Start of Input data

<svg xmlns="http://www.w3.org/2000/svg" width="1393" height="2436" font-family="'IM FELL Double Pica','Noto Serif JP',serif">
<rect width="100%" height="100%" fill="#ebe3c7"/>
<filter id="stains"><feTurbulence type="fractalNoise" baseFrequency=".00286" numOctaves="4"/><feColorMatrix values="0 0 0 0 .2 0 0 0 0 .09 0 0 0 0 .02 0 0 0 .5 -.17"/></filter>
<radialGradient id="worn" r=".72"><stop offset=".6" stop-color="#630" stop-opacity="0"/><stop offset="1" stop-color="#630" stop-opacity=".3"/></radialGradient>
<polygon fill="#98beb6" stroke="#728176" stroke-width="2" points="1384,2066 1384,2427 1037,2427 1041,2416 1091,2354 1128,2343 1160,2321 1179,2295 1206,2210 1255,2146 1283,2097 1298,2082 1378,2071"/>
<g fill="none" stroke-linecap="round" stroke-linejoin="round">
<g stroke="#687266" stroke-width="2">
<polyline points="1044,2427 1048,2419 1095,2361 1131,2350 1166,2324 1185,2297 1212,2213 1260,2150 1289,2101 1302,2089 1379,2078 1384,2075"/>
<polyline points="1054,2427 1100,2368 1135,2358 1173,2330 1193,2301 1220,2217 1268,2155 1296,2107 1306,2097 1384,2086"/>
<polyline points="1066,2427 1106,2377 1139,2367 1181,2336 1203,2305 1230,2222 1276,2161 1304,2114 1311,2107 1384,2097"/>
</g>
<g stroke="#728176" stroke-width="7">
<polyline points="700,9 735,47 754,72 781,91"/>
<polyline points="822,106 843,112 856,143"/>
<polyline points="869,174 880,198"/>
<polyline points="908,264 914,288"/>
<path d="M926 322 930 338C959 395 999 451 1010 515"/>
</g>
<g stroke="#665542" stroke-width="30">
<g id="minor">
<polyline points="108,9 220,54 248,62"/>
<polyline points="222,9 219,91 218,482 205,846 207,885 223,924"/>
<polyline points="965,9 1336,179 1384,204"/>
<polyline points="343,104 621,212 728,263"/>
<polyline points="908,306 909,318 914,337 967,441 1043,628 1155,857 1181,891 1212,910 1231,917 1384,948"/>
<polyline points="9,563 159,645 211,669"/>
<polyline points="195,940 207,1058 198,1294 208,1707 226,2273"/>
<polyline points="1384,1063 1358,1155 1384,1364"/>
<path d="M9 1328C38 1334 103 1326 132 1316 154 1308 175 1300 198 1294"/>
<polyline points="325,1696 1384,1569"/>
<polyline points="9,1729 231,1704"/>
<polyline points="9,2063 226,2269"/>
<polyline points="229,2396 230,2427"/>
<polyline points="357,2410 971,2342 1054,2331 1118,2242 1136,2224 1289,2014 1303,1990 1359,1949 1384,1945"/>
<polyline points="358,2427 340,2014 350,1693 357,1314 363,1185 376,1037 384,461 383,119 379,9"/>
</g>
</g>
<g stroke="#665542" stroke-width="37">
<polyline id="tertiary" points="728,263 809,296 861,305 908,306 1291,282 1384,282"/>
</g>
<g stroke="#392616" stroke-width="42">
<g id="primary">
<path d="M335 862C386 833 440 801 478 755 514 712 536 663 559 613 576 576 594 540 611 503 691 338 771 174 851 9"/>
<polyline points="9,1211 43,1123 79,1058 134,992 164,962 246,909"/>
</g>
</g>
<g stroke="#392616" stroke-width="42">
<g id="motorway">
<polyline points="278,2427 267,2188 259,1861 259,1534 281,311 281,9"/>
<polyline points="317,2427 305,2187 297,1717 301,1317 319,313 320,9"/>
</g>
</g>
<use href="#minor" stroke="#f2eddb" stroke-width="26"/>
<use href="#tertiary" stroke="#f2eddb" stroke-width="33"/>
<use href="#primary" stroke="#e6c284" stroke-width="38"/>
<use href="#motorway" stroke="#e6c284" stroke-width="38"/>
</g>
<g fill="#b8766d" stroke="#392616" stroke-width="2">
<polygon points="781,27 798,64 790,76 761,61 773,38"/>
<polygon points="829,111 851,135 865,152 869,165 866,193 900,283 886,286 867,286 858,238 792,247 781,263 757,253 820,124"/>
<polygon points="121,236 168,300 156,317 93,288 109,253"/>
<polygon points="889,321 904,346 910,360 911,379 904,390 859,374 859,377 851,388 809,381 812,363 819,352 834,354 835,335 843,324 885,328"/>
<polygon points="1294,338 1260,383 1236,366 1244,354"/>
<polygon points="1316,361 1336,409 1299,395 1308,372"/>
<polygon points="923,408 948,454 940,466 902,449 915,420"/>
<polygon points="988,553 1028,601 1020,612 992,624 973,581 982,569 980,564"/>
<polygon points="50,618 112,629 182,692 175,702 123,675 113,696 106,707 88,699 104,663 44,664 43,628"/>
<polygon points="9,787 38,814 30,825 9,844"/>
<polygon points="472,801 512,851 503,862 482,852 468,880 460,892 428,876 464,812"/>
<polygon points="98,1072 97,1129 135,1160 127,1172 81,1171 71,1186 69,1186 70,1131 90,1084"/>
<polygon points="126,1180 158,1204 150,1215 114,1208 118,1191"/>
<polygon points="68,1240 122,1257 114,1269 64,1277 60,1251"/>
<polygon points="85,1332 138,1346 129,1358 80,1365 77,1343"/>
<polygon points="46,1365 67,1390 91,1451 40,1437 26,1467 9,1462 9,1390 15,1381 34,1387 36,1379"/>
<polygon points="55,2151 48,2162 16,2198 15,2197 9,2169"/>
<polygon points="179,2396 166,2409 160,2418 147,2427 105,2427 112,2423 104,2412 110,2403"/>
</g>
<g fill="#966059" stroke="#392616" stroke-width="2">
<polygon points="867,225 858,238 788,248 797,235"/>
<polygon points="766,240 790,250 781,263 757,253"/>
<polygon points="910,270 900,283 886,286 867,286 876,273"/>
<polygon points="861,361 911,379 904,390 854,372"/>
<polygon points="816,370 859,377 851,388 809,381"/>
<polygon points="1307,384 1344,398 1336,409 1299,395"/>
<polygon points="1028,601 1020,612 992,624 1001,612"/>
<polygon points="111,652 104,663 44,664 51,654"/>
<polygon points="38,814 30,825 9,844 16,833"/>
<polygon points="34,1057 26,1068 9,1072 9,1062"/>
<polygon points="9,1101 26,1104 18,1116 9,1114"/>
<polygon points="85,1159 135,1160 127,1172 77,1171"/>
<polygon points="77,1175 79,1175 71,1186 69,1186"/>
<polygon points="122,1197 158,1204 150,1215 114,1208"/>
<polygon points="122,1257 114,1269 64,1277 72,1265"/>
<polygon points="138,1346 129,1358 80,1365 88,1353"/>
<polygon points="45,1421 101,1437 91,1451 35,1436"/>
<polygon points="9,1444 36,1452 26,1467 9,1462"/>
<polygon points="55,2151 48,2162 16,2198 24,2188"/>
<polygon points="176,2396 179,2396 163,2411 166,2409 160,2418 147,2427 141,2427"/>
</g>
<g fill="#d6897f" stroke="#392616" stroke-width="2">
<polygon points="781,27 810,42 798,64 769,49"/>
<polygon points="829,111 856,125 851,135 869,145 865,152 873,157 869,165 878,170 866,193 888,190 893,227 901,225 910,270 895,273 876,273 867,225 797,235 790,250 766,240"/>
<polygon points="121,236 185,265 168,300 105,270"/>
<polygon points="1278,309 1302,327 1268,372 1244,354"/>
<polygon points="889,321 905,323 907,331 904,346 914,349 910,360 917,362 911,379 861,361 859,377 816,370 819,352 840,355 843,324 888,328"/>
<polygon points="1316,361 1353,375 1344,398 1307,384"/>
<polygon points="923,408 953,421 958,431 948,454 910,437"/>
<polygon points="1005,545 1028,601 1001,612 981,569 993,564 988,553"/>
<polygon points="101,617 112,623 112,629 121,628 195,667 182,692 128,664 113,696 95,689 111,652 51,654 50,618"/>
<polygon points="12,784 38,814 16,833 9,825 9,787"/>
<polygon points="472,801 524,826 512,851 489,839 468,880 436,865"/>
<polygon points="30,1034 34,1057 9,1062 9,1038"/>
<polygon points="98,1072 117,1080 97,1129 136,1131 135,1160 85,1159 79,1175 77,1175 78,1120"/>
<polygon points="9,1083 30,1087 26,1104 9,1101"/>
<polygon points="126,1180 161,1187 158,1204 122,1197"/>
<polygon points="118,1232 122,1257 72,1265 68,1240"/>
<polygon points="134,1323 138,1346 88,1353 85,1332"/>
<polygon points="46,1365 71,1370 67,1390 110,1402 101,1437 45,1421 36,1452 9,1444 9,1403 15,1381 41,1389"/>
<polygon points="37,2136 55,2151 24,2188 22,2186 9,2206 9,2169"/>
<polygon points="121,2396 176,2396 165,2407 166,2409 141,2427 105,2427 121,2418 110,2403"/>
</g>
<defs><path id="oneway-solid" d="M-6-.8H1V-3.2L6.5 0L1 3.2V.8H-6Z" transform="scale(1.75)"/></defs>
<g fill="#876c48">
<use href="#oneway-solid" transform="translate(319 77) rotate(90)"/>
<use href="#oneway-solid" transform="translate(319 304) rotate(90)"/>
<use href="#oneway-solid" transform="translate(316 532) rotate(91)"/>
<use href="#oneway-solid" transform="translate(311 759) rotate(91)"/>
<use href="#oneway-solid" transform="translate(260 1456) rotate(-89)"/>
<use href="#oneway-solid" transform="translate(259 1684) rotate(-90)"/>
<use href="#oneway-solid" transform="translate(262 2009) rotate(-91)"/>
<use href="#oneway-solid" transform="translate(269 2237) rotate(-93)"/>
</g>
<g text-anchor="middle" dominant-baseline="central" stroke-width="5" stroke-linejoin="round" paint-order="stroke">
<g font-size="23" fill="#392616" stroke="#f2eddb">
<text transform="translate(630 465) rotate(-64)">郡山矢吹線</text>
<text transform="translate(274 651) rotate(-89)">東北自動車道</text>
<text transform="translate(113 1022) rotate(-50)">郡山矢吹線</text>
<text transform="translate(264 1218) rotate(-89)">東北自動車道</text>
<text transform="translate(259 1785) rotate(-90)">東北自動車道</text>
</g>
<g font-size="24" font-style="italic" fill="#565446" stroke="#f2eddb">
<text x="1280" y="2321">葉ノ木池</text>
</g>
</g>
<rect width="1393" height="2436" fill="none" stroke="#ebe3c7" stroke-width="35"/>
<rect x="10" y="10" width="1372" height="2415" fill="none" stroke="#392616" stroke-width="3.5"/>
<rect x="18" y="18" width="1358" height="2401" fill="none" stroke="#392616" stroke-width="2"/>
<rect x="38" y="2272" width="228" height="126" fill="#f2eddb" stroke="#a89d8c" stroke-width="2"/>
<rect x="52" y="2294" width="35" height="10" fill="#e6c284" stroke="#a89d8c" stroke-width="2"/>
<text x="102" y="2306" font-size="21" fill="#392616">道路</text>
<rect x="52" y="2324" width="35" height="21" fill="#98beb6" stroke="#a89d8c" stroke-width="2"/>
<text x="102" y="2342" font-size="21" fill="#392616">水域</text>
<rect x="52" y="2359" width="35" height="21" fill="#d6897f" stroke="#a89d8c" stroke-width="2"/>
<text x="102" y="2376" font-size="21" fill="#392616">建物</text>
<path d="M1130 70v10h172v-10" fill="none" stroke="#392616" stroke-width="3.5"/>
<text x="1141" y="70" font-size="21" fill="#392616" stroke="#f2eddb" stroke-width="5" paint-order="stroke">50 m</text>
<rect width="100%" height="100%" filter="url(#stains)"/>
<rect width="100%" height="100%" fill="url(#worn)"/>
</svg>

End of Input data

Activity: Please filter the entries above down to the lines holding "worn" and copy them.

Written response:
<radialGradient id="worn" r=".72"><stop offset=".6" stop-color="#630" stop-opacity="0"/><stop offset="1" stop-color="#630" stop-opacity=".3"/></radialGradient>
<rect width="100%" height="100%" fill="url(#worn)"/>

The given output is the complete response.